→ **Before and after images**
>>>>

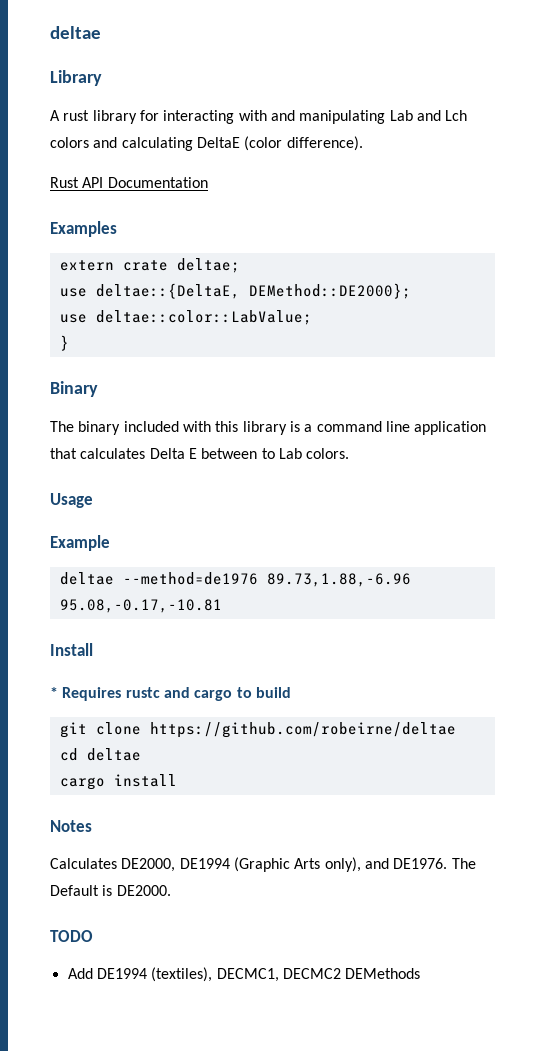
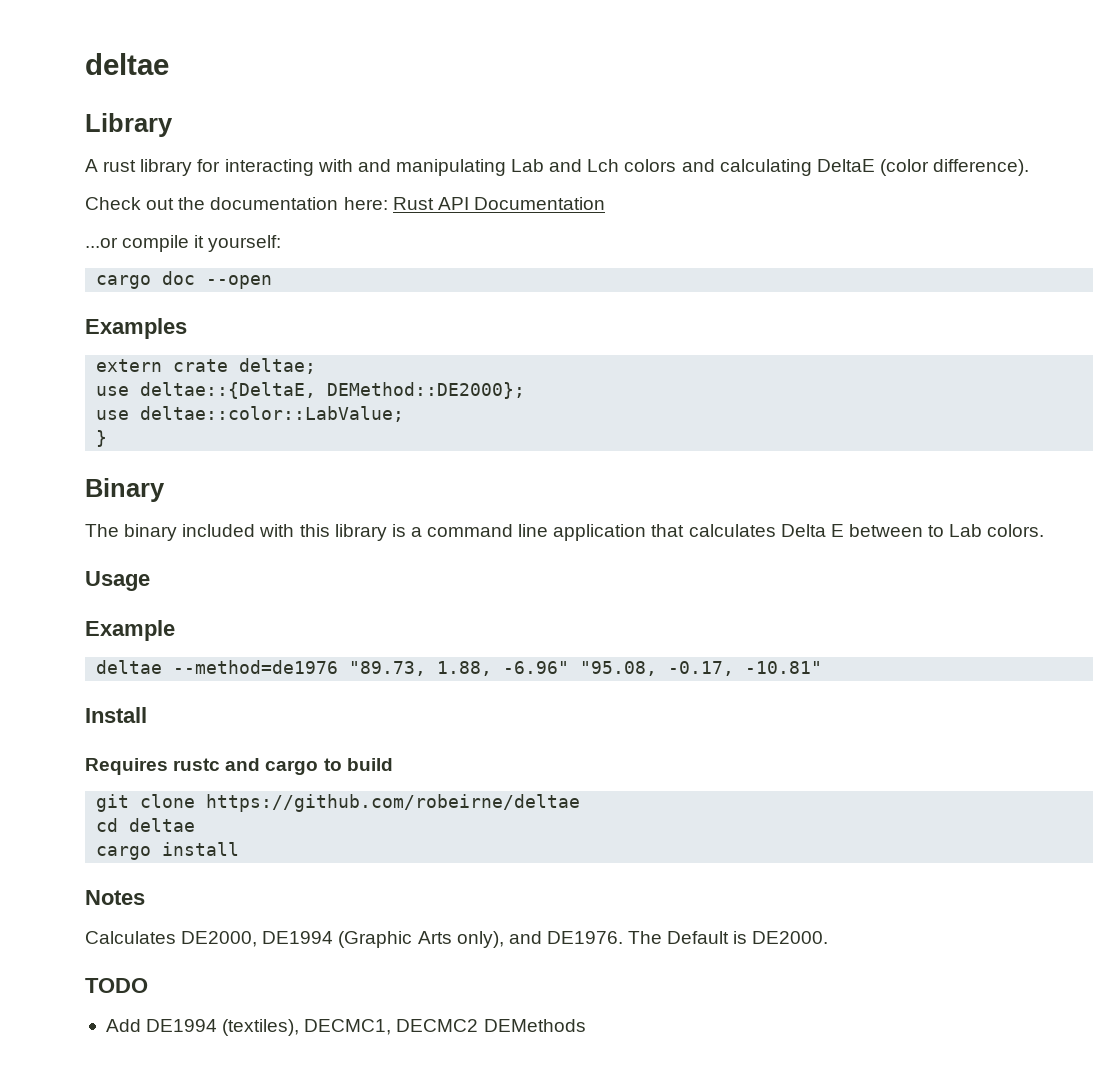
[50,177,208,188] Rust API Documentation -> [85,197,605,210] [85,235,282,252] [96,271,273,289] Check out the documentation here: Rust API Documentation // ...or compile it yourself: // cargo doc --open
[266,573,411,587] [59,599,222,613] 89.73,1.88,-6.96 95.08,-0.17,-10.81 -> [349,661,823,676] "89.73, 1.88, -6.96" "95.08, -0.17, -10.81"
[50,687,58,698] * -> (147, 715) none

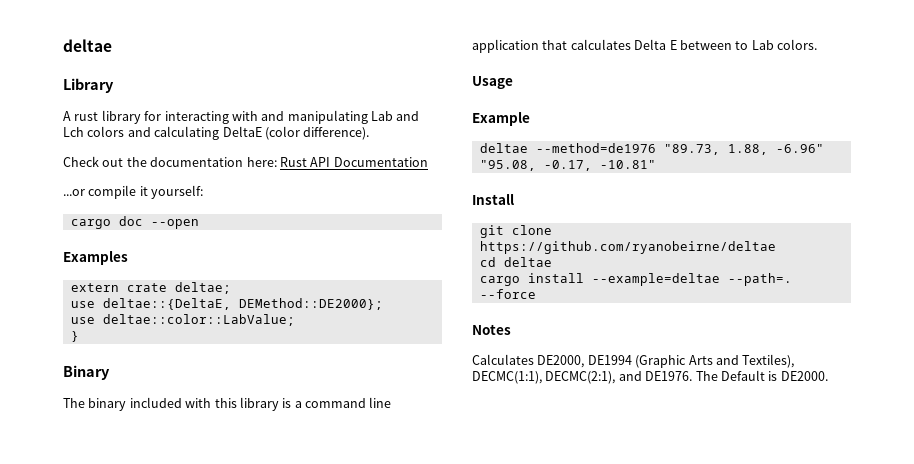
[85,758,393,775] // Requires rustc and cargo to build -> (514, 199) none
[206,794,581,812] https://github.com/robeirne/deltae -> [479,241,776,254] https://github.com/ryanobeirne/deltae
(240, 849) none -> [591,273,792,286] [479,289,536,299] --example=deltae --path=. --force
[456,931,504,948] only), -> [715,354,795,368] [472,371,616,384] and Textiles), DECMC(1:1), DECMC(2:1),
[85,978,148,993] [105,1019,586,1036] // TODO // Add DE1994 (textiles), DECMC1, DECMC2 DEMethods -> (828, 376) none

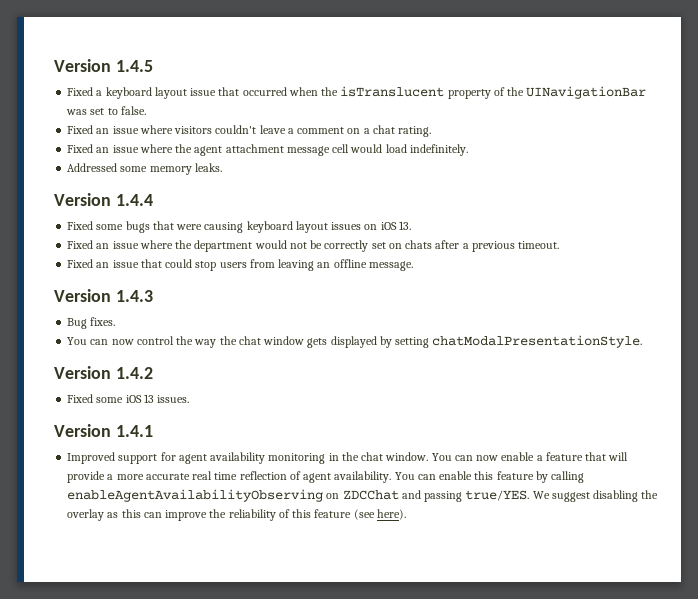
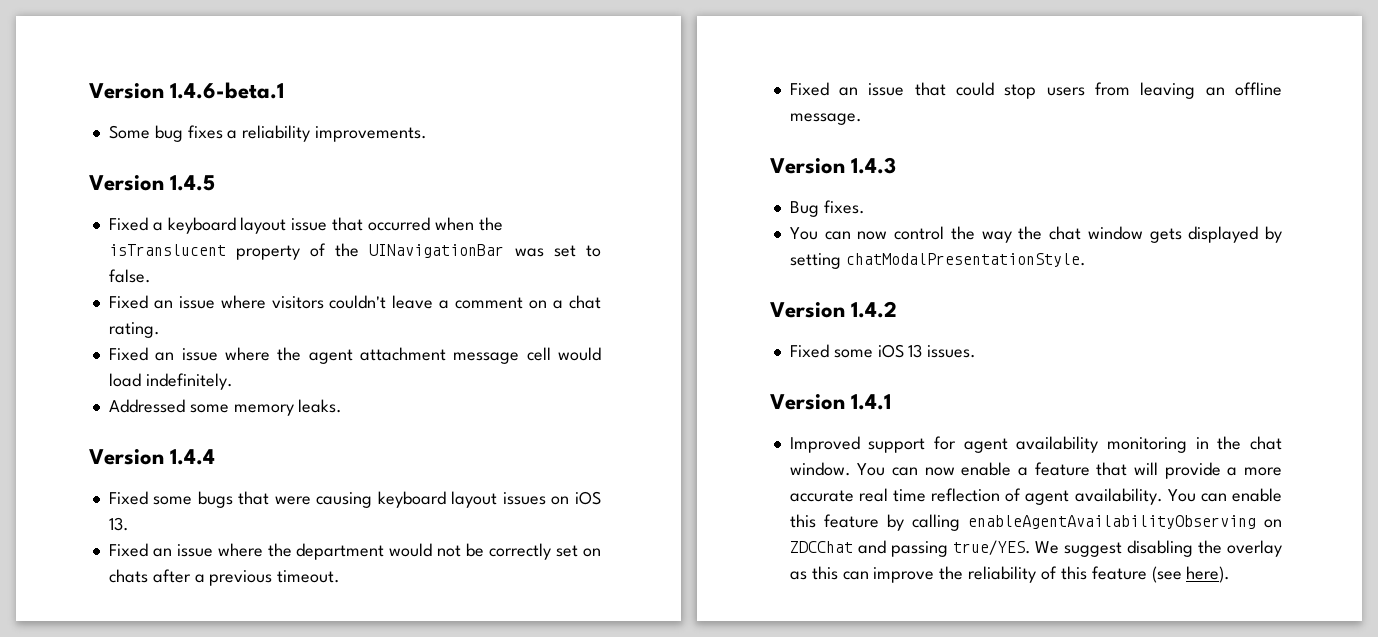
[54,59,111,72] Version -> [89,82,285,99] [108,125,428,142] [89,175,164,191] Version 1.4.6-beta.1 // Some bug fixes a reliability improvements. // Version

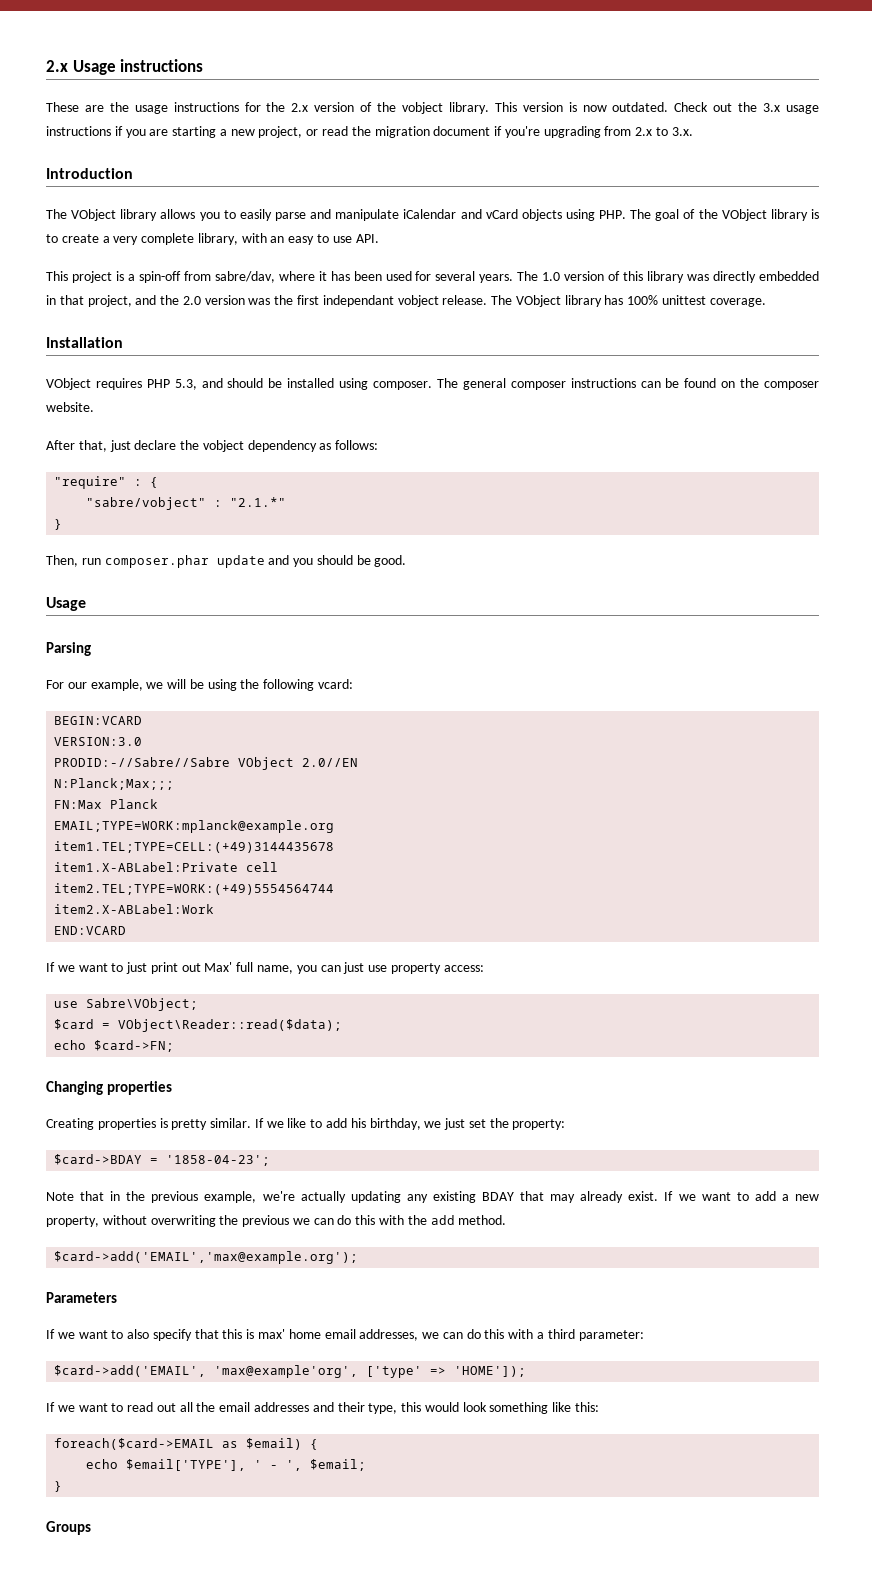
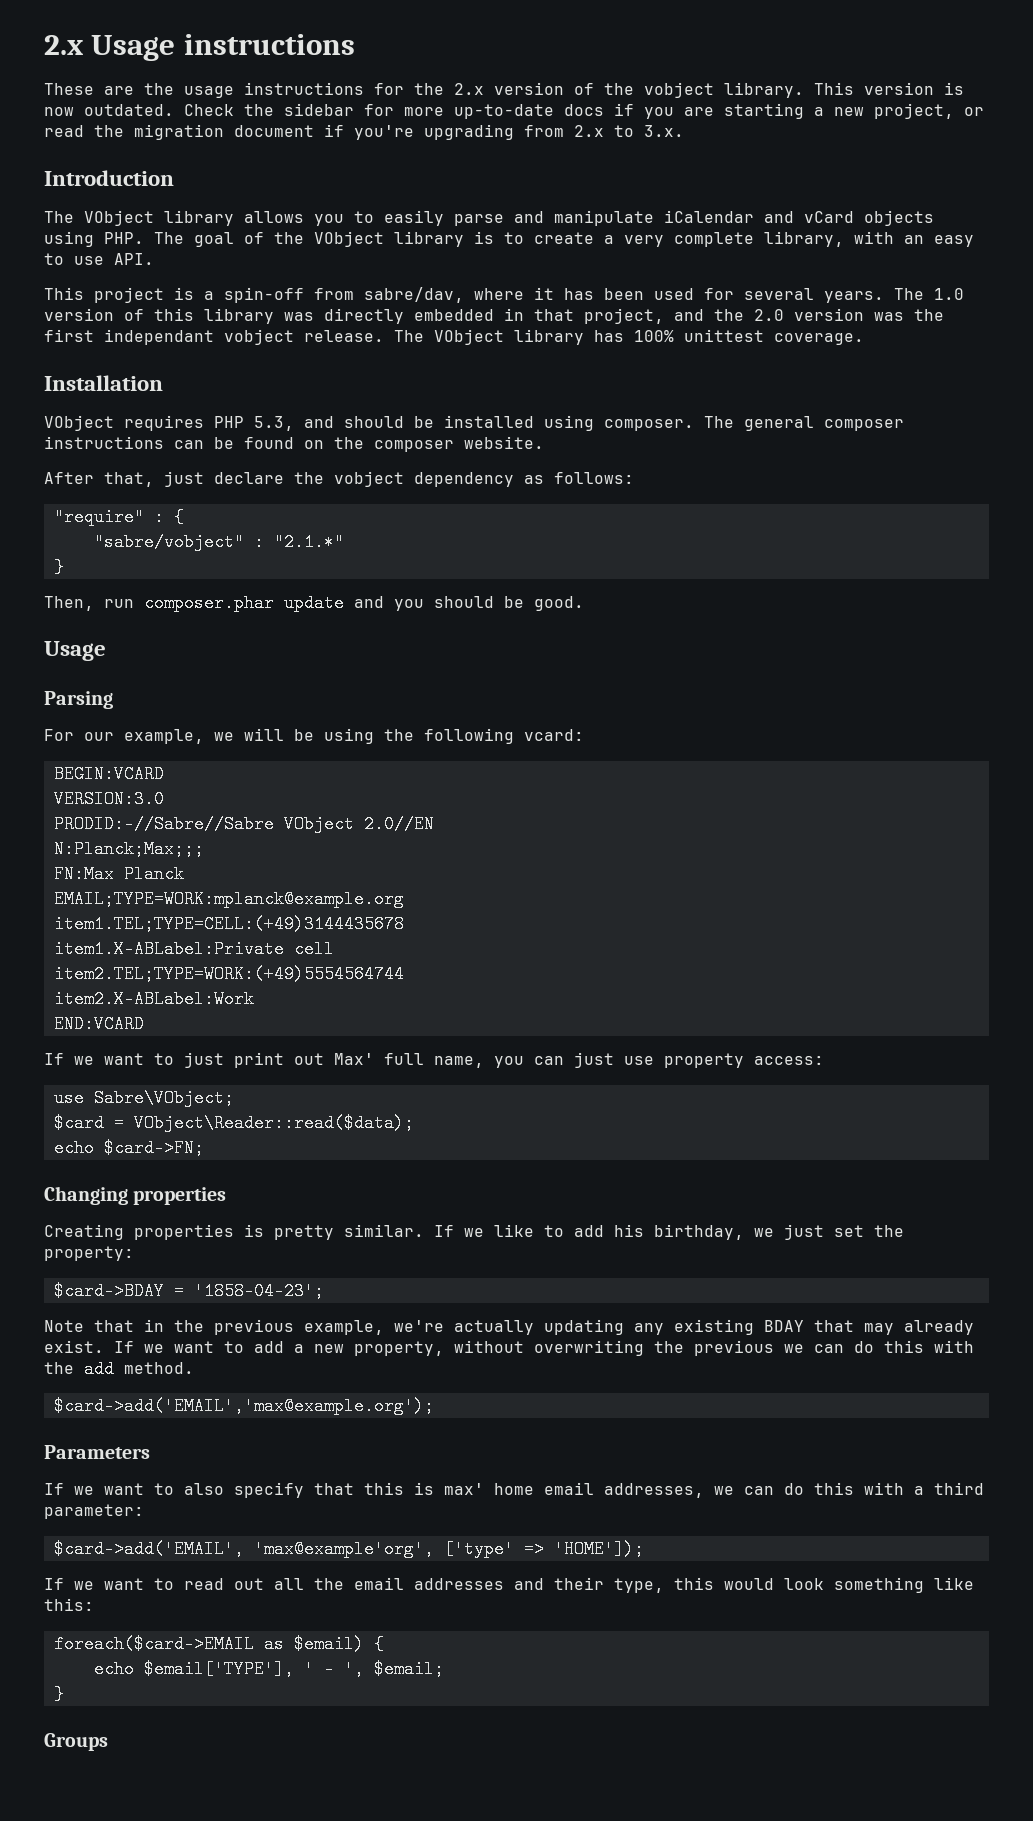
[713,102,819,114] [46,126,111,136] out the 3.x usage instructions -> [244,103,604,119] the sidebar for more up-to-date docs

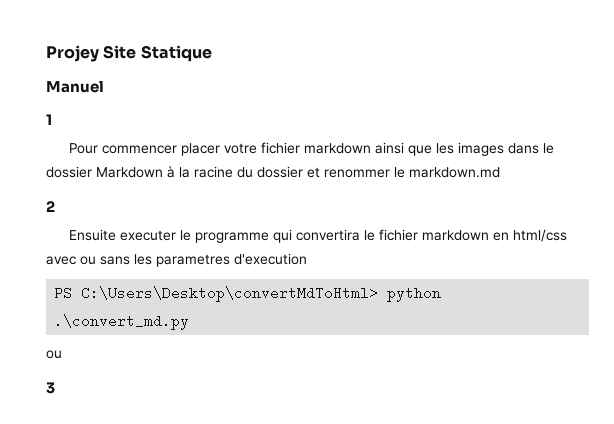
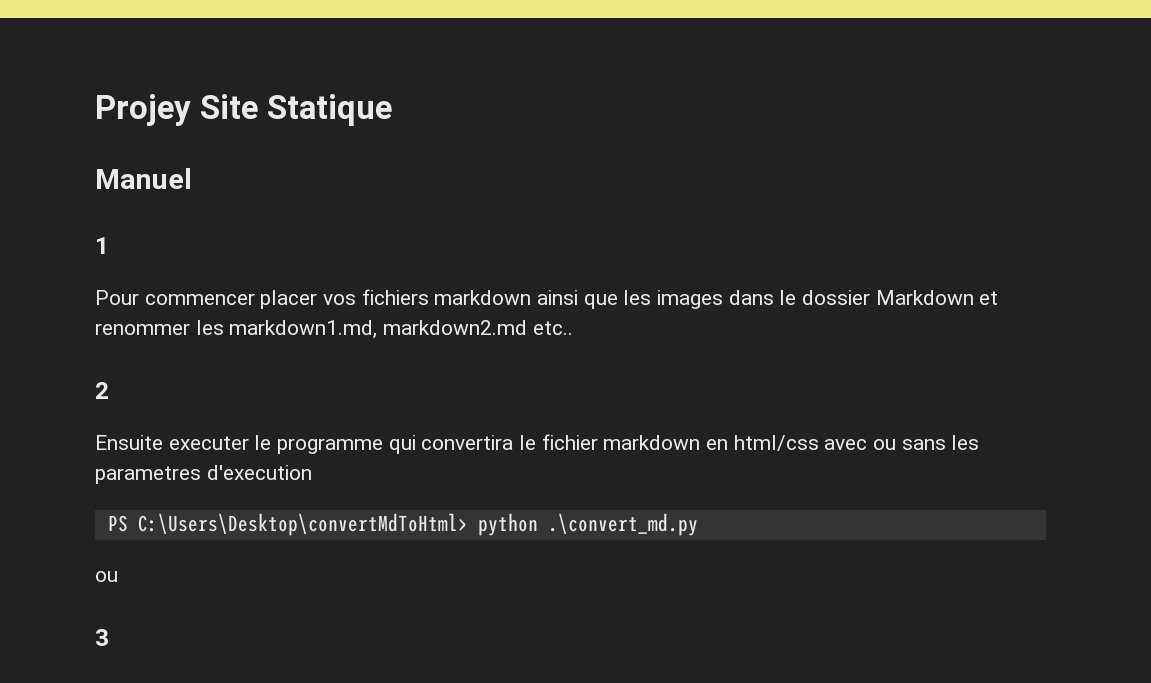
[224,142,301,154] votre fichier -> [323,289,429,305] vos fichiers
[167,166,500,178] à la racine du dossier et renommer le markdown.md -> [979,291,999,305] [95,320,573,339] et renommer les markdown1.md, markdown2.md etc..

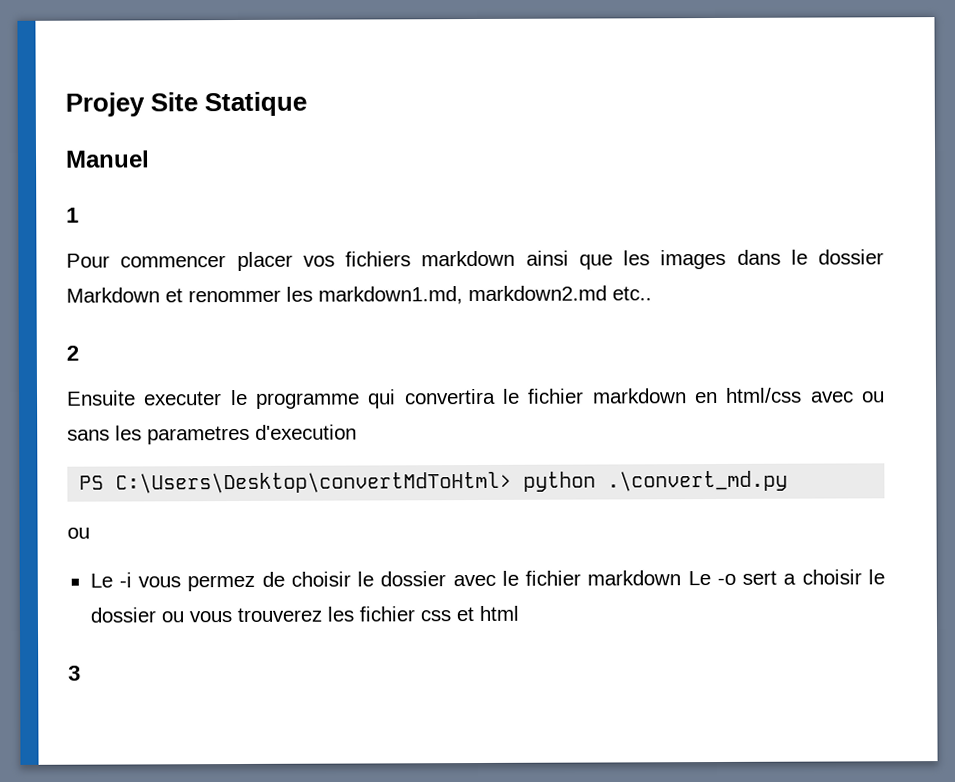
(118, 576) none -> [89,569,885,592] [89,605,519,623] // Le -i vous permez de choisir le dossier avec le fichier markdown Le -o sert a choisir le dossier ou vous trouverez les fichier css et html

<<<<

→ **REQUIREMENT**
Where does the word "fichier" appear in the records above? Return every line that holds it.

→ **RESPONSE TO THE TASK**
[224,142,301,154] votre fichier -> [323,289,429,305] vos fichiers
(118, 576) none -> [89,569,885,592] [89,605,519,623] // Le -i vous permez de choisir le dossier avec le fichier markdown Le -o sert a choisir le dossier ou vous trouverez les fichier css et html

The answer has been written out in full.